Entoloma porphyrophaeum is a species of agaric (gilled mushroom) in the family Entolomataceae. It has been given the recommended English name of Lilac Pinkgill. The species has a European distribution, occurring mainly in agriculturally unimproved grassland. Entoloma porphyrophaeum has been reported from North America, but at least some of these reports represent a distinct species, Entoloma canadense. Threats to its habitat have resulted in the Lilac Pinkgill being assessed as globally "vulnerable" on the IUCN Red List of Threatened Species.

==Taxonomy==
The species was first described by Swedish mycologist Elias Magnus Fries in 1857 as Agaricus porphyrophaeus, the epithet derived from Ancient Greek πορφύρα ("purple") and φαιός ("dusky"). Finnish mycologist Petter Adolf Karsten transferred it to the genus Entoloma in 1879.

==Description==
Basidiocarps are agaricoid, up to 175 mm (7 in) tall, the cap conical at first becoming convex to flat and broadly umbonate, up to 145 mm (5.5 in) across. The cap surface is smooth, finely fibrillose, lilac to purple-brown becoming brown. The lamellae (gills) are white to cream becoming pink from the spores. The stipe (stem) is smooth, finely fibrillose, cap-coloured or paler, lacking a ring. The spore print is pink, the spores (under a microscope) multi-angled, inamyloid, measuring about 8 to 12 by 6 to 8 μm. The cheilocystidia are rostrate (with a simple apical projection) to capitate (with a spherical apical projection).

===Similar species===
Entoloma porphyrophaeum belongs in the "Trichopilus" group of Entoloma species and is similar to the commoner Entoloma jubatum, which is typically smaller and darker with distinctly brown lamellae. Entoloma fuscomarginatum and E, elodes are species of Sphagnum and peat bogs, the former with a brown edge to the lamellae.

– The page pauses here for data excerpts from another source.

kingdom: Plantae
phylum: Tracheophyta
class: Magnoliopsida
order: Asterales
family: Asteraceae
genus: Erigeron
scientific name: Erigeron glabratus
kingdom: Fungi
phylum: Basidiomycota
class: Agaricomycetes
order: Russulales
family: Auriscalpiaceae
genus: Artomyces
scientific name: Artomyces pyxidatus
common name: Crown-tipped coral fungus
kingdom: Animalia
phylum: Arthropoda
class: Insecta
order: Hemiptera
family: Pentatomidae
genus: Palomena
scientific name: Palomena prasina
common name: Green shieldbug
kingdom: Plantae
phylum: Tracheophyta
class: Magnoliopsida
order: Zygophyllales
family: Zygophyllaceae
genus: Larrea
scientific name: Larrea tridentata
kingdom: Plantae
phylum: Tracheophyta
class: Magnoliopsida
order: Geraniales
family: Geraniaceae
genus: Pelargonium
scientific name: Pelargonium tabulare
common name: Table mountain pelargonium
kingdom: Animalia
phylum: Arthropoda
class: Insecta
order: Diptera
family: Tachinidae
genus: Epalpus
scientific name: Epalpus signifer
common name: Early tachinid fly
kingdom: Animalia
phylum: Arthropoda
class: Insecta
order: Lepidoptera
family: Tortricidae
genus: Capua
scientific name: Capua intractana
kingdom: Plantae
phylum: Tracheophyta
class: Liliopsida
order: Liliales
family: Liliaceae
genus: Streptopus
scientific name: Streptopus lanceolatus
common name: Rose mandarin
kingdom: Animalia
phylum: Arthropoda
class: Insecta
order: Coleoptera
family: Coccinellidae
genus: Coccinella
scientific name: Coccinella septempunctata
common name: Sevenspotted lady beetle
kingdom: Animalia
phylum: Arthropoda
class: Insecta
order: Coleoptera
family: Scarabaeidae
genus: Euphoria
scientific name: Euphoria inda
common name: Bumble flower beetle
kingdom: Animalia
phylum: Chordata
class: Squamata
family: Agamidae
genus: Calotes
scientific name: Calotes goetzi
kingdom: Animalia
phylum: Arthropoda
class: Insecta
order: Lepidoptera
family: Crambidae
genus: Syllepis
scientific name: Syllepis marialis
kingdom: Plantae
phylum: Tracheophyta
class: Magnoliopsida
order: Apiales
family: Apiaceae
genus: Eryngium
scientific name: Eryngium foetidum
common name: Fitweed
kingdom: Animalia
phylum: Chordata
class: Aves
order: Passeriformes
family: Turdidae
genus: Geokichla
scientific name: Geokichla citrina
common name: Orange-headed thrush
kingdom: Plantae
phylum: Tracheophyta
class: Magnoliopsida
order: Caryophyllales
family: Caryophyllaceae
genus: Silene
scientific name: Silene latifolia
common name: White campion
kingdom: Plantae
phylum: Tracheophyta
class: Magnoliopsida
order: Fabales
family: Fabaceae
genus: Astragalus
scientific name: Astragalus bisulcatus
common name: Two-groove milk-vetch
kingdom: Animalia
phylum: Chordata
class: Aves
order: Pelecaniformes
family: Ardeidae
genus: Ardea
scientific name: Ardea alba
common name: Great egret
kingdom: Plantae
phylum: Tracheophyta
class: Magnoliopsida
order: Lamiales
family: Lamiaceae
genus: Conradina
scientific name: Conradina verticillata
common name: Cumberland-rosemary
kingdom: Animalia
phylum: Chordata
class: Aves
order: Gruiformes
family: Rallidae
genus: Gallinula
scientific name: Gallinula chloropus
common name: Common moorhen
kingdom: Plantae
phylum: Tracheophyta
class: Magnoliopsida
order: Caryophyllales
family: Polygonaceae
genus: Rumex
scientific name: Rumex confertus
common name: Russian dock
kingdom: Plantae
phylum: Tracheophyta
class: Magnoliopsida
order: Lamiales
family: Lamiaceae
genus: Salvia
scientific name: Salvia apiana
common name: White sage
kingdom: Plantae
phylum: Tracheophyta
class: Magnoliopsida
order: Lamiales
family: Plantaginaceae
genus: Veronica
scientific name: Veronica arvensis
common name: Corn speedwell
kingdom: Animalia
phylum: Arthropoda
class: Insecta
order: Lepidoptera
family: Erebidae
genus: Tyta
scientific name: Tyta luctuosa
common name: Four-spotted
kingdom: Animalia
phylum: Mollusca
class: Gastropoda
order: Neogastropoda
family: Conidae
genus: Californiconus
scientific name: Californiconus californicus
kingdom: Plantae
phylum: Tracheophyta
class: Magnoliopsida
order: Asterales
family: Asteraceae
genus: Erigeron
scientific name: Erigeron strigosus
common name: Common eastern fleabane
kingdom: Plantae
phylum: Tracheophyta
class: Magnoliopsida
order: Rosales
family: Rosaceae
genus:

==Distribution and habitat==
The Lilac Pinkgill is rare but widespread in Europe. Like many other European pinkgills, it occurs in old, agriculturally unimproved, short-sward grassland (pastures and lawns).

==Conservation==
Entoloma porphyrophaeum is typical of waxcap grasslands, a declining habitat due to changing agricultural practices. As a result, the species is of global conservation concern and is listed as "vulnerable" on the IUCN Red List of Threatened Species.